Moi aussi je peux en faire : "Il faut donner les moyens de développer une politique volontariste d'accélération des mouvements innovants et progressistes afin de décupler l'envie et la volonté au sein des equipes et des managers pour féderer les passions et les compétences" => "Donnez des sous !"

Oui c'est exactement. J'ignorais que ce charabia avait été encore employé.

Avatar de Anony Abonné
Avatar de AnonyAnony- 02/10/19 à 14:41:16

Perso je trouve ça dommage. Je suis sûr qu'ils ont des compétences et beaucoup de qualités. Je ne sait pas s'ils se rendent compte que leur pensée est noyée dans des tas des mots-valises et périphrases et que du coup peu de gens perçoivent vraiment leurs idées et leur valeur.

Ou alors c'est sciemment choisi pour faire élitiste et envoyer de l'esbrouffe à ceux qui ne cherchent pas à comprendre et dont le cerveau fait tilt à chaque "buzzword".

Édité par yope7 le 02/10/2019 à 14:41
Avatar de wgg71 INpactien
Avatar de wgg71wgg71- 02/10/19 à 16:48:29

J'ai du mal à saisir la notion de "start-ups d’État".
 
Pour moi, une start-up c'est quelques gus (grand max 30) dans un garage qui bosse nuit et jour pour un salaire de misère pendant un ou deux ans afin de sortir un produit ou service (ou au moins un prototype avancé). Le but étant de se faire racheter par un gros pour toucher le pactole en revendant ses parts.

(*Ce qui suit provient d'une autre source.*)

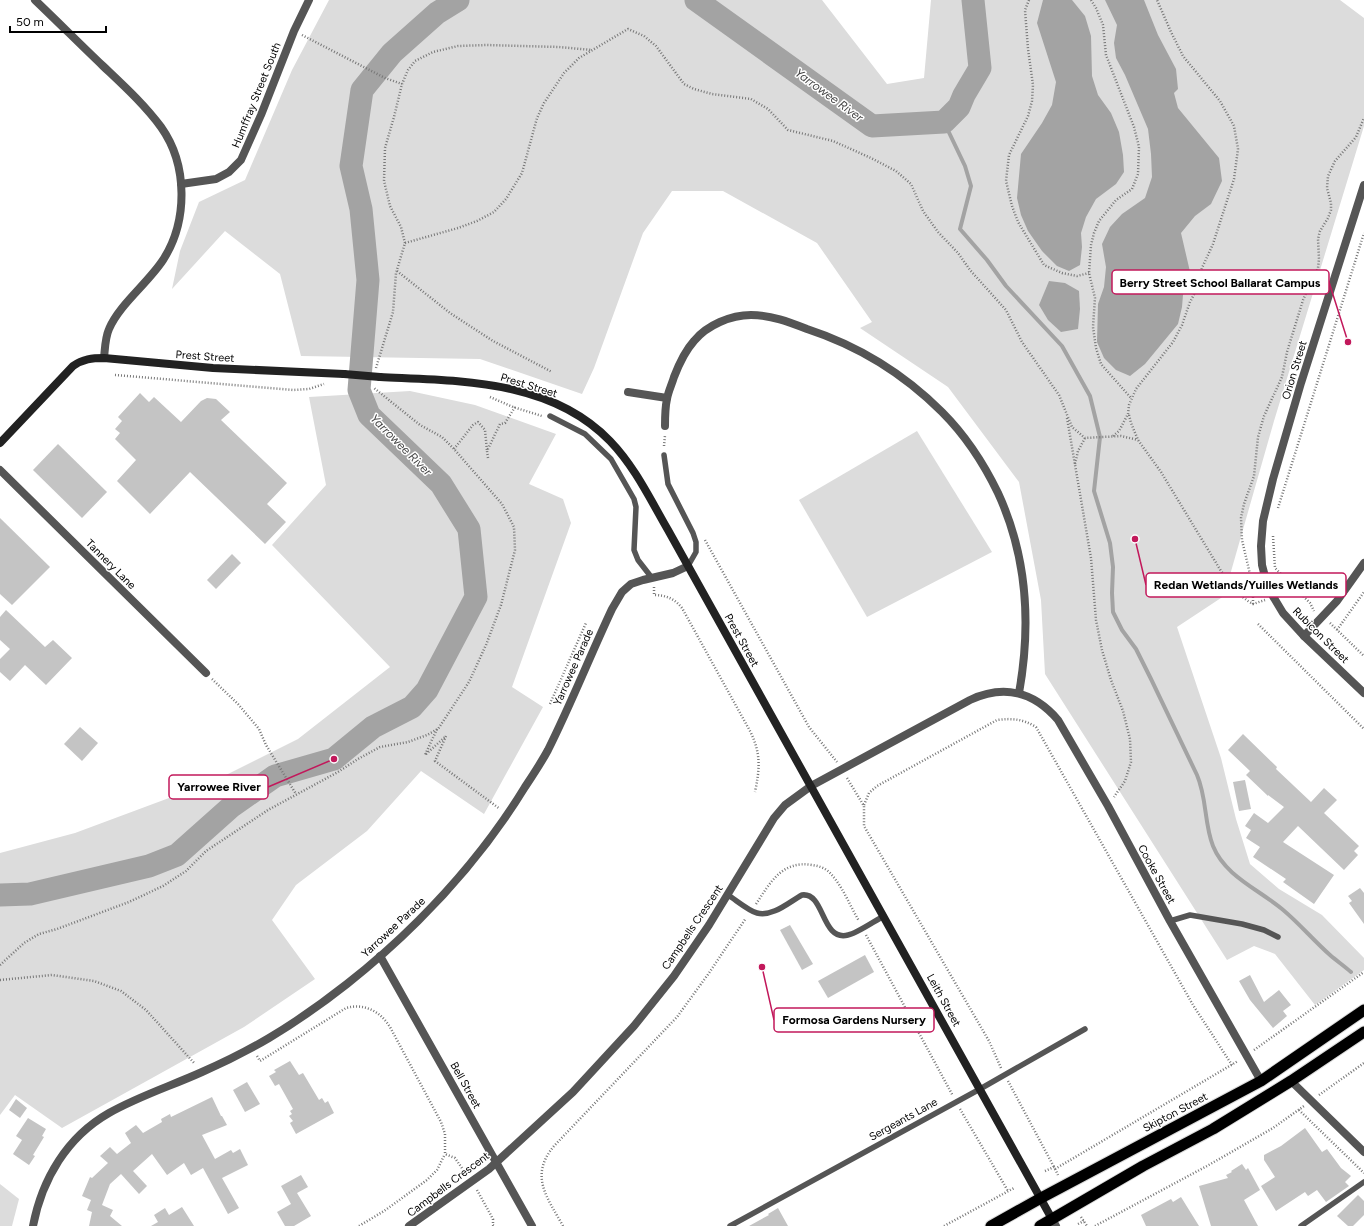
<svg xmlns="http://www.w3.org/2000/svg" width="1364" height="1226" font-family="Figtree,sans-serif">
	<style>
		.green { fill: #dcdcdc }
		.water { fill: #a3a3a3 }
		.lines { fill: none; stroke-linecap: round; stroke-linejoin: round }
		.stream { stroke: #a3a3a3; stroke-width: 4 }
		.river { stroke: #a3a3a3; stroke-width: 23 }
		.building { fill: #c4c4c4 }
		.trunk-casing { stroke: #dbdbdb; stroke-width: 13 }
		.path { stroke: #777; stroke-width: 2.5; stroke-dasharray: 1 2; stroke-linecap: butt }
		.service { stroke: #555; stroke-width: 5.5 }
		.minor { stroke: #555; stroke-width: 8 }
		.tertiary { stroke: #555; stroke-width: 8 }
		.secondary { stroke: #222; stroke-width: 8 }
		.trunk { stroke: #000; stroke-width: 11 }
		.secondary-bridge { stroke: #222; stroke-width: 8 }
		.labels { text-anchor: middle; stroke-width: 3; stroke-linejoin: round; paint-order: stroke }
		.street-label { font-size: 11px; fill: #000; stroke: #fff }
		.water-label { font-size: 12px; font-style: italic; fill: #444; stroke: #fff }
		.leader { fill: none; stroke: #c2185b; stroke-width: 1.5 }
		.callout-dot { fill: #c2185b; stroke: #fff; stroke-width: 1.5 }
		.callout { fill: #fff; stroke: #c2185b; stroke-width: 1.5 }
		.callout-label { font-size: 12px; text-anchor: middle; font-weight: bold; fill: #000 }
	</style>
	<rect width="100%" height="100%" fill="#fff"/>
	<!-- green -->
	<g class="green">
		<path d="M329 0H822L887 84 924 78 931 0H1340L1364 18V126L1274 421 1224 596 1177 627 1221 758 1236 819 1250 864 1279 889 1322 915 1364 958V970L1315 1005 1275 954 1254 946 1227 960 1045 674 1041 600 1019 482 948 387 860 328 872 322 817 243 723 191H672L643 233 594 368 582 394 480 359 301 356 280 274 225 231 172 289 180 251 199 202 245 180 292 70Z"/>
		<path d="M410 391 475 405 556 434 529 484 563 499 571 523 512 687 543 707 484 814 421 771 367 831 296 885 272 920 315 979 244 1027 62 1128 15 1095 0 1115V853L75 833 212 782 298 739 390 667 272 545 326 485 309 397Z"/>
		<path d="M917 431 992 552 867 617 799 500Z"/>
		<path d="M0 1184 19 1199 12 1226H0Z"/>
	</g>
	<!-- water -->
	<g class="water">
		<path d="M1043 0H1072L1085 16 1091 36 1092 76 1098 95 1111 113 1119 132 1123 155 1124 172 1116 184 1096 199 1086 217 1081 233 1082 247 1080 265 1069 271 1057 266 1042 251 1028 231 1021 215 1017 198 1021 154 1042 123 1052 105 1056 82 1037 23Z"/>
		<path d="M1105 0H1144L1158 35 1176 69 1178 89 1174 93 1178 108 1219 158 1222 181 1211 204 1195 216 1181 233 1191 276 1183 295 1182 307 1178 324 1145 364 1130 376 1116 370 1104 358 1097 342 1098 304 1104 287 1106 267 1102 244 1110 227 1122 214 1145 198 1152 177 1151 154 1148 129 1125 75 1116 58 1114 43 1117 25Z"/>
		<path d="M1049 281 1065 283 1079 291 1080 309 1078 329 1061 332 1048 320 1039 305Z"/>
	</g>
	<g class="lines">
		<!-- stream -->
		<path class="stream" d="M944 122 965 166 971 186 960 229 987 260 1006 286 1062 346 1090 396 1100 437 1094 491 1110 543 1113 567 1112 593 1113 612 1122 630 1136 649 1151 679 1197 775C1207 798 1204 823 1213 846 1225 876 1258 889 1282 909 1299 923 1313 940 1330 955 1337 961 1344 966 1351 972"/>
		<!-- river -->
		<g class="river">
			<path d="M696 0 872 126 944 122 959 107 964 95 980 68 973 0"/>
			<path d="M0 895 30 894 149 866 177 855 232 806 275 776 334 759 373 727 412 707 427 690 476 597 469 529 441 484 369 415 359 390 368 280 361 209 351 166 362 90 392 53 437 13 458 0"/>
		</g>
	</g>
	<!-- building -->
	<g class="building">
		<path d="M140 393 149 402 154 397 181 422 201 401 207 398 216 399 230 412 221 420 287 483 267 504 286 522 265 544 190 472 150 514 117 481 136 460 115 439 120 433 115 429 122 421 118 417Z"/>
		<path d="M58 444 107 492 82 518 33 470Z"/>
		<path d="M0 518 50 567 12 605 0 594Z"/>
		<path d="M232 554 241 563 216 589 207 580Z"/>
		<path d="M6 610 45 647 53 640 72 658 46 685 25 665 10 681 0 672V659L10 649 0 640V617Z"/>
		<path d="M80 727 98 743 82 761 64 744Z"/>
		<path d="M1243 734 1277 767 1276 769 1311 802 1324 788 1337 800 1324 813 1359 846 1354 851 1358 855 1344 870 1298 826 1283 842 1334 875 1314 904 1283 882 1286 879 1253 857 1260 847 1246 838 1251 830 1245 826 1254 813 1268 823 1284 807 1268 795V796L1246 775 1250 771 1228 750Z"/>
		<path d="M1245 780 1251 809 1239 811 1233 782Z"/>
		<path d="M1360 888 1364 893V924L1349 903 1352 901 1348 896Z"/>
		<path d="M790 925 813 964 802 970 780 930Z"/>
		<path d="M865 955 874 972 828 998 818 981Z"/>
		<path d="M1250 975 1264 1002 1279 990 1291 1005 1283 1011 1287 1016 1273 1028 1250 1000 1239 981Z"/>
		<path d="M290 1061 299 1075 303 1073 319 1100 322 1098 325 1103 328 1101 334 1113 296 1134 290 1123 293 1121 289 1116 292 1114 290 1111 293 1109 279 1084 275 1086 269 1076 276 1072 274 1070Z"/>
		<path d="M247 1082 260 1104 245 1112 233 1090Z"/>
		<path d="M212 1097 221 1116H222L227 1125 202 1135 215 1159 231 1150 233 1153 240 1149 248 1165 222 1178 239 1208 228 1214 203 1168 191 1175 184 1163 167 1175 152 1154 133 1171 147 1186 139 1194 121 1174 110 1184 102 1205 113 1210 110 1216 122 1226H89L92 1212 87 1210 91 1200 82 1196 90 1177 92 1178 108 1163 100 1156 110 1147 117 1154 131 1143 125 1133 136 1125 143 1133 162 1122 161 1119 170 1114 171 1117Z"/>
		<path d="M16 1099 27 1108 20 1118 9 1110Z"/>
		<path d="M28 1118 46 1129 42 1136 44 1137 33 1155 35 1156 29 1165 13 1154 22 1140 16 1136Z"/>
		<path d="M1305 1128 1322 1152 1327 1149 1341 1168 1351 1176 1345 1182 1349 1186 1326 1202 1317 1190 1308 1196 1305 1192 1276 1211 1261 1186 1275 1177 1264 1160V1155L1281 1146Z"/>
		<path d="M1242 1164 1246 1170 1248 1168 1260 1190 1244 1200 1258 1226H1211L1199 1186 1228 1178 1226 1175 1232 1172 1231 1171Z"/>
		<path d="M301 1175 308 1187 297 1193 311 1216 294 1226H285L277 1212 291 1204 281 1186Z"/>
		<path d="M1358 1195 1364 1201V1215L1353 1226H1348L1337 1216Z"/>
		<path d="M1181 1197 1199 1226H1146L1141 1215 1171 1199 1173 1202Z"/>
		<path d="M182 1207 194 1226H151L158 1222 154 1215 165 1208 169 1215Z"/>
		<path d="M778 1208 788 1226H749L769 1215 768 1214Z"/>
	</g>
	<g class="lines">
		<defs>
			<g id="trunk">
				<path d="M991 1226 1041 1198 1261 1081 1364 1010"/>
				<path d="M1040 1226 1143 1166 1213 1129 1291 1081 1364 1032"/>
			</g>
		</defs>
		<!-- trunk casing -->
		<use href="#trunk" class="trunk-casing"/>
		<!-- path -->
		<g class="path">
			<path d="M1029 0 1025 10 1028 49 1033 85 1032 101 1028 116 1009 155 1006 181 1012 206 1018 222 1044 265 1062 273 1077 276 1089 273"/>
			<path d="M1091 0 1096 8 1103 25 1106 55 1134 127 1139 147 1138 174 1132 189 1116 200 1099 221 1094 233 1091 245 1089 273 1095 298 1093 327 1096 348 1101 364 1131 398"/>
			<path d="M302 35 385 78 402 84"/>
			<path d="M405 243 401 227 390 206 384 181 385 148 394 117 402 84 408 70 415 61 433 52 458 46 486 45 559 47 592 50"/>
			<path d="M397 271 450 313 493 341 552 372"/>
			<path d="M376 368 393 312 396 273 405 243 458 228 477 221 494 212 506 199 522 173 537 118 544 103 564 73 579 58 628 29 644 36 656 46 684 84 694 89 712 94 751 99 768 109 788 130 833 141 871 158 896 171 911 184 923 211 938 232 958 253 970 270 1006 310 1022 342 1059 395 1072 427 1085 438 1121 436 1138 440"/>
			<path d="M115 375 293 390 309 389 324 384"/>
			<path d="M490 397 513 407 542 416"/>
			<path d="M1129 415 1131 423 1138 440 1161 472 1221 571 1240 595 1248 601 1253 604 1265 600"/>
			<path d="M1067 418 1091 558 1096 620 1102 650 1111 680 1123 711 1130 739 1131 762 1125 781 1114 797"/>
			<path d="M1113 436 1119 431 1128 414 1129 405 1136 389 1173 342 1182 325 1190 302 1198 287 1202 268 1213 244 1234 179 1238 149 1234 126 1220 101 1183 56 1171 32 1157 0"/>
			<path d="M664 446 665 435"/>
			<path d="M454 449 473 425 478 422 485 430 487 451"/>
			<path d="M488 458 487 451 500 424 505 423 515 407"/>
			<path d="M1075 464 1078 451 1085 438"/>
			<path d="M1278 508 1364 233"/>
			<path d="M1273 536 1275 568 1310 603 1314 611"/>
			<path d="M705 540 809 727 837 762"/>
			<path d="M654 587V595C666 595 675 599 682 608L750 731C761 753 760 768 755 792"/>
			<path d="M1253 604V587L1242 540 1241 518 1244 504 1254 476 1258 437 1264 416 1282 377 1287 352 1303 300 1318 268 1319 259 1318 239 1320 231 1328 218 1331 210V203L1327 188 1328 176 1335 161 1356 137 1364 118"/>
			<path d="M1330 623 1364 656"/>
			<path d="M1258 624 1364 729"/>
			<path d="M1337 630 1364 592"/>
			<path d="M212 679 238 704 259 729 266 745 296 794"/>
			<path d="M550 704 586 623"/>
			<path d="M437 729 425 755 446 736 435 761 500 809"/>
			<path d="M847 778 864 806V826L989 1041 1001 1068"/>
			<path d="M864 805 869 793 877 786 997 720C1012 718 1023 719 1036 727L1193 1005 1232 1065"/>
			<path d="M756 904C770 883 782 860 812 865 819 866 826 868 831 874 843 887 850 906 859 921"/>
			<path d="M866 935 953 1096"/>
			<path d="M0 965 24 943 39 934 57 929 129 902 163 886 186 871 206 851 268 810 338 772 358 759 380 747 408 742 427 735 438 729 469 682 486 645 501 605 515 550 514 527 502 504 454 449 442 437 420 425 374 388V387"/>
			<path d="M0 980 52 975 94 981 121 991 146 1010 195 1064"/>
			<path d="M1254 1050 1364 972"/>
			<path d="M257 1056 260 1061 346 1008C364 1003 380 1011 390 1027L441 1122 445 1134V1154L455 1158 466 1174"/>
			<path d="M1008 1081 1054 1167"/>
			<path d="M1319 1095 1364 1063"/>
			<path d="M960 1109 1008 1191"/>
			<path d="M1299 1110 1364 1173"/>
			<path d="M1055 1169 1238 1061"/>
			<path d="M1045 1171 1054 1167 1058 1175"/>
			<path d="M477 1190 493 1219V1225L495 1226"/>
			<path d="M1081 1217 1087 1226"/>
			<path d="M1078 1224 1084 1221"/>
			<path d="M359 1226 384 1211 427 1180 437 1170 445 1154"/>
			<path d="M563 1226C547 1197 529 1176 554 1146L677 1017 709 973 746 918"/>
			<path d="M944 1226 1014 1188"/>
			<path d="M1095 1226 1207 1166 1273 1128 1304 1106"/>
		</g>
		<!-- service -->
		<g class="service">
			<path d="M550 416 585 434 611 459 634 499 636 507 634 550 638 560 652 578"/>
			<path d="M664 455 668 484 693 533 696 542V552L688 566"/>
			<path d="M728 895C736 900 749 911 757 913 773 917 789 902 802 895 825 892 821 942 848 935 856 934 876 920 884 916"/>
			<path d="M1170 921 1190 915 1242 924 1264 930 1278 937"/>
			<path d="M730 1226 980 1089 1085 1029"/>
			<path d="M1301 1226 1364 1182"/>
		</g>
		<!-- minor -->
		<g class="minor">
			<path d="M181 184 216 179 229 172 241 160 261 115 294 31 309 0"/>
			<path d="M1364 185 1301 383 1273 479 1263 521 1261 546 1262 565 1268 588 1283 613 1304 636 1364 693"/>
			<path d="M628 392 667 398"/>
			<path d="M665 426C665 417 665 408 667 399 668 392 672 384 674 377 679 364 685 351 694 341 707 325 731 315 751 315 771 315 789 322 807 329 859 346 904 374 942 412 965 435 984 464 998 493 1027 556 1031 626 1019 693"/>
			<path d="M0 470 206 673"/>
			<path d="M1304 636 1337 601 1364 563"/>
			<path d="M380 956 532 1226"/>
			<path d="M1291 1081 1364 1152"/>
			<path d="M1052 1219 1056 1226"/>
			<path d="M33 1226C42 1179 67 1137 109 1113 139 1096 171 1086 202 1072 225 1062 247 1051 269 1038 321 1007 375 964 418 921 458 881 495 836 525 787 533 775 541 763 548 750 571 704 590 656 612 609L622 592 631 584 643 580 673 573 688 566"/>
			<path d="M409 1226 489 1169 573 1092 634 1026 674 976 709 925 774 818 785 805 811 786 970 700C1004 684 1034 692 1058 720L1108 806 1170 921 1261 1081"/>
		</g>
		<!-- tertiary -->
		<path class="tertiary" d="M35 0C58 22 80 44 103 66 123 85 144 104 161 127 188 165 188 221 163 260 148 283 119 305 109 329 105 338 105 349 104 358"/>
		<!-- secondary -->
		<g class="secondary">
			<path d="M380 377C460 381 550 379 610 441 635 467 650 499 668 530L1052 1219"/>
			<path d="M0 443 73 366C83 359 92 358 104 358L213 368 344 374"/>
		</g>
		<!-- trunk -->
		<use href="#trunk" class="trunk"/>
		<!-- secondary-bridge -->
		<path class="secondary-bridge" d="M344 374 380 377"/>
	</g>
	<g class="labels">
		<!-- street labels -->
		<g class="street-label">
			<text transform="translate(256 95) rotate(-68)" y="4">Humffray Street South</text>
			<text transform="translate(205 356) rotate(4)" y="4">Prest Street</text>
			<text transform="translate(1294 370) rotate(-73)" y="4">Orion Street</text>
			<text transform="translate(529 385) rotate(17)" y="4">Prest Street</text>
			<text transform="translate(111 564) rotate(45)" y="4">Tannery Lane</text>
			<text transform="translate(1321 635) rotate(45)" y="4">Rubicon Street</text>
			<text transform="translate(742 640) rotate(61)" y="4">Prest Street</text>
			<text transform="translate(573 667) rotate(-66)" y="4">Yarrowee Parade</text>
			<text transform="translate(1157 874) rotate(61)" y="4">Cooke Street</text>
			<text transform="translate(393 927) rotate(-43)" y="4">Yarrowee Parade</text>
			<text transform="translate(692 927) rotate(-56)" y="4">Campbells Crescent</text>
			<text transform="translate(944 1000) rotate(61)" y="4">Leith Street</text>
			<text transform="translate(466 1085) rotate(61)" y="4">Bell Street</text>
			<text transform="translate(1175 1112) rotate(-28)" y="4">Skipton Street</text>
			<text transform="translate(903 1119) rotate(-29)" y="4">Sergeants Lane</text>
			<text transform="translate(448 1184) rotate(-37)" y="4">Campbells Crescent</text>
		</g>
		<!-- water labels -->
		<g class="water-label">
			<text transform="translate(829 95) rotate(36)" y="4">Yarrowee River</text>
			<text transform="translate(401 445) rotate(45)" y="4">Yarrowee River</text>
		</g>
	</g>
	<!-- callouts -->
	<path class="leader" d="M1348 342L1329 282M1135 539L1146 585M334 759L268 787M762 967L774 1020"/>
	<g class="callout-dot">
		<circle cx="1348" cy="342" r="4"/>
		<circle cx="1135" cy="539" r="4"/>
		<circle cx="334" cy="759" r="4"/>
		<circle cx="762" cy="967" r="4"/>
	</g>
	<g class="callout">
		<rect x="1112" y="270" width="217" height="24" rx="4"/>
		<rect x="1146" y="573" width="200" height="24" rx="4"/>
		<rect x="169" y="775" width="99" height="24" rx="4"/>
		<rect x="774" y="1008" width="160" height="24" rx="4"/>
	</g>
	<g class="callout-label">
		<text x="1220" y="287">Berry Street School Ballarat Campus</text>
		<text x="1246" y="589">Redan Wetlands/Yuilles Wetlands</text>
		<text x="219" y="791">Yarrowee River</text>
		<text x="854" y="1024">Formosa Gardens Nursery</text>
	</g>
	<!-- scale -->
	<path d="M10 26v6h96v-6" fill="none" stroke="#000000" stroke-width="2"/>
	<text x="16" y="26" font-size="12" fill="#000000" stroke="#ffffff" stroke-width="3" paint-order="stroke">50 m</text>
</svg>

J'ai vraiment l'impression de vivre dans une autre dimension avec leur bullshit.

Avatar de numerid Abonné
Avatar de numeridnumerid- 03/10/19 à 09:27:12

Vous me rassurez ! Je n'ai pas, non plus, vraiment compris leur explication (non, en fait je n'ai rien compris). Et, comme toujours dans ces cas-là, je me demande s'il y a quelque chose à comprendre dans ce charabia.

Avatar de ColinMaudry Abonné
Avatar de ColinMaudryColinMaudry- 03/10/19 à 13:44:51

Le mot startup a été choisi pour mettre en avant la frugalité et l'aspect expérimental : chaque start-up d’État a 6 mois et 300 000 € (3 ou 4 personnes, dont 2 dev) pour développer un service numérique et trouver son public. Si le service est utilisé et résout le soucis identifié, il est intégré dans l'administration qui a rapporté le soucis, autrement elle est mise au placard.

La recette varie un peu d'une startup à l'autre, mais c'est l'idée : aller à l'essentiel, et ne pas insister si ça ne marche pas.

Avatar de ColinMaudry Abonné
Avatar de ColinMaudryColinMaudry- 03/10/19 à 13:46:54

Le terme "startup" semble, a posteriori, avoir été mal choisi car depuis l'avènement de la "startup nation" de notre président, le terme tombe dans le champ lexical du bullshit disruptif (les startup d’État sont nées sous Hollande).